In this study, we analyzed single-cell data from the GSE167363 dataset and identified 10 immune cell subpopulations, with seven types of immune cells: B cells, monocytes, NK cells, CD4+ T cells, platelets, neutrophils, and CD8+ T cells. We found that neutrophils, platelets, and CD8+ T cells were significantly elevated in the disease group, with neutrophils showing the greatest increase. Thus, neutrophils were selected for further investigation as they are most closely associated with sepsis.
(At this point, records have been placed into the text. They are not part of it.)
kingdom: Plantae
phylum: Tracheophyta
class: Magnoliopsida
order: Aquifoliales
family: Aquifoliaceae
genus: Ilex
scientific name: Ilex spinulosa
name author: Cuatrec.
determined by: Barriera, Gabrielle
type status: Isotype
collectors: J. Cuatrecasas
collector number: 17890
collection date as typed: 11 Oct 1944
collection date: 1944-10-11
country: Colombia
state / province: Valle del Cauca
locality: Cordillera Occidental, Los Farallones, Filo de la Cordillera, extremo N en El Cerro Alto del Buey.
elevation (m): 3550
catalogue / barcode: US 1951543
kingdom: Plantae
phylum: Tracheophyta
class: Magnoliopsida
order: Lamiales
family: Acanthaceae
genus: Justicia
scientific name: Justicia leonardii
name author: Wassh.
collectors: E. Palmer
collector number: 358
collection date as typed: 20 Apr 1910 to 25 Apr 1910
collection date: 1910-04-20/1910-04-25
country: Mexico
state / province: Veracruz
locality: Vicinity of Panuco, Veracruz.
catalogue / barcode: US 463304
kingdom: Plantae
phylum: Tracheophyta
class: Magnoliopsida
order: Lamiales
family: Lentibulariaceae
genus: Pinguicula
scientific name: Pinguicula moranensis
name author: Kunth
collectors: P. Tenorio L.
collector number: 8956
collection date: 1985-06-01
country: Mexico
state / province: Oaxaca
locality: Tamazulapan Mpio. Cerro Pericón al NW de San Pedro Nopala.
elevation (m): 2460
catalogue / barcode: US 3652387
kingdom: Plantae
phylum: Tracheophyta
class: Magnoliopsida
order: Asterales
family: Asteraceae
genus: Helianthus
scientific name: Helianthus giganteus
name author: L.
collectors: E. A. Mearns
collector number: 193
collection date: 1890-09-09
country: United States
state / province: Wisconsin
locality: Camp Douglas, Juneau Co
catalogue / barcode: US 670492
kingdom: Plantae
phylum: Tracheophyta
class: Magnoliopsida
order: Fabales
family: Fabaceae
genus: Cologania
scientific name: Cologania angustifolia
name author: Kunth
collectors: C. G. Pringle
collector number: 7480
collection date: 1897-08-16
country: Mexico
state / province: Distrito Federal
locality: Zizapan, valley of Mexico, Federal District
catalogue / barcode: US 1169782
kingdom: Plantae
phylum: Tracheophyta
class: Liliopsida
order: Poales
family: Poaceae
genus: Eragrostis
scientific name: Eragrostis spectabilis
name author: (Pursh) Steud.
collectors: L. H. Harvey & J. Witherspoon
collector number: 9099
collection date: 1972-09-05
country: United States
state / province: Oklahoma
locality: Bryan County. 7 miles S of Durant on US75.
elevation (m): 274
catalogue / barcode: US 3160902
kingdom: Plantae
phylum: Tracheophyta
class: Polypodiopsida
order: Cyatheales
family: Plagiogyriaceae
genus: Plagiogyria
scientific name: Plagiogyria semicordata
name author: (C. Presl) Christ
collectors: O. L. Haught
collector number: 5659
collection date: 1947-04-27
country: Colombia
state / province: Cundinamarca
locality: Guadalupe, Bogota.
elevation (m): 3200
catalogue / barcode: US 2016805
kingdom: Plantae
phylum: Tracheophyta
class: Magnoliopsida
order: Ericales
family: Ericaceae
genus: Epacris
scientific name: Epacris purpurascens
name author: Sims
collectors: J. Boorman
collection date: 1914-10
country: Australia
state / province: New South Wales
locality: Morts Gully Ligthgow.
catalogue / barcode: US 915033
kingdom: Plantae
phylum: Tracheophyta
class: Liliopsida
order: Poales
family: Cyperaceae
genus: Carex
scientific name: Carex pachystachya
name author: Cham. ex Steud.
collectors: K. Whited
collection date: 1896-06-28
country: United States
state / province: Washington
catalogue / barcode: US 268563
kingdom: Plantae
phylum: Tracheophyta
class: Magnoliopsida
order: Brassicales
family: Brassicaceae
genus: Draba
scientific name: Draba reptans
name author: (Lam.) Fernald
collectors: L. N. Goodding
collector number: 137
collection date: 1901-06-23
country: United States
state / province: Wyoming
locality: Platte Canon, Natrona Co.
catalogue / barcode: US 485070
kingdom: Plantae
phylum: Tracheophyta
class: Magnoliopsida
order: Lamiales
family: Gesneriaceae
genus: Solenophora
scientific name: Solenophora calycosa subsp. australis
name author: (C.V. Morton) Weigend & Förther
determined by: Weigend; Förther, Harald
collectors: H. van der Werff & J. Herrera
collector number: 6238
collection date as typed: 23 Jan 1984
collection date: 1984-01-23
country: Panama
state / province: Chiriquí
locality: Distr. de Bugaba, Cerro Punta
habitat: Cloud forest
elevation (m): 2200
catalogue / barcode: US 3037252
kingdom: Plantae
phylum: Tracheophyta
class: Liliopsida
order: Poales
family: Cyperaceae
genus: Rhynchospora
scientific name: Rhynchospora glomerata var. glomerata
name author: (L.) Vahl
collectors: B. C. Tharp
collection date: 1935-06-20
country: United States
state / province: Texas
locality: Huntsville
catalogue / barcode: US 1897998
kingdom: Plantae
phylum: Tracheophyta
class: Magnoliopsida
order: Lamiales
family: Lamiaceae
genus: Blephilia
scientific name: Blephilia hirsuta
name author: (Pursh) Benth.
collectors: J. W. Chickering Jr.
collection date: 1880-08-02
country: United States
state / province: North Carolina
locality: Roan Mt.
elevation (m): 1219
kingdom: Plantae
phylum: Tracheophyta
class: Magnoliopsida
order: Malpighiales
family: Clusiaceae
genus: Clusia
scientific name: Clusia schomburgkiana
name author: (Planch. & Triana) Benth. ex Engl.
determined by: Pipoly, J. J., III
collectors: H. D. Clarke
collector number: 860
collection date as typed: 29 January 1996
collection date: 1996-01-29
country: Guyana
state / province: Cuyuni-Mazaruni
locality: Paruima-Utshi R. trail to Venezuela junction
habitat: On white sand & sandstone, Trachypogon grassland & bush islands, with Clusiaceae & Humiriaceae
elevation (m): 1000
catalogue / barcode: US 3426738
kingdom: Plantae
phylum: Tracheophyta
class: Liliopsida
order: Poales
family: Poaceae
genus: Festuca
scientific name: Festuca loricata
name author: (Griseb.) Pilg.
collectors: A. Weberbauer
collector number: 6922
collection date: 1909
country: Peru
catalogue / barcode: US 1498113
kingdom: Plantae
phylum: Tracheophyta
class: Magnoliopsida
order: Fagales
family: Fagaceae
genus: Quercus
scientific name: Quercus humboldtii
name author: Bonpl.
We conducted a differential gene analysis of neutrophils and identified 468 differentially expressed genes. Using Mendelian randomization, we screened 14 genes and validated their robustness by performing a sensitivity analysis. Protein-protein interaction network analysis identified five key genes: CALR, CD52, CEBPB, CSF3R, and CTSW. CALR, CD52, and CTSW were downregulated, whereas CEBPB and CSF3R were upregulated in the high-risk group. ROC curve analysis of the GSE95233 dataset confirmed that all five genes had good diagnostic potential.
Immune infiltration is integral to sepsis, as immune cells infiltrate tissues to clear pathogens and repair damaged areas [12, 13]. However, immune infiltration can be disrupted during sepsis, leading to inadequate pathogen clearance and tissue repair, exacerbating inflammation, and contributing to organ failure. We analyzed the correlation between key genes and immune cells and found strong associations with immune factors from the TISIDB database, indicating that these genes promote immune cell infiltration and sepsis progression.
Mechanistic studies using GSEA and GSVA revealed that CALR is involved in the IL-17 signaling pathway, CEBPB in the TNF signaling pathway, and CSF3R in the reactive oxygen species pathway, all of which are relevant to sepsis. Clinical validation through qRT-PCR and Western blot analysis showed consistent results, with CALR, CD52, and CTSW downregulated and CEBPB and CSF3R upregulated in neutrophils from patients with sepsis.
In conclusion, we identified five key genes associated with sepsis and immune infiltration using single-cell and Mendelian randomization analyses. These genes have the potential to be used as diagnostic markers and therapeutic targets for sepsis.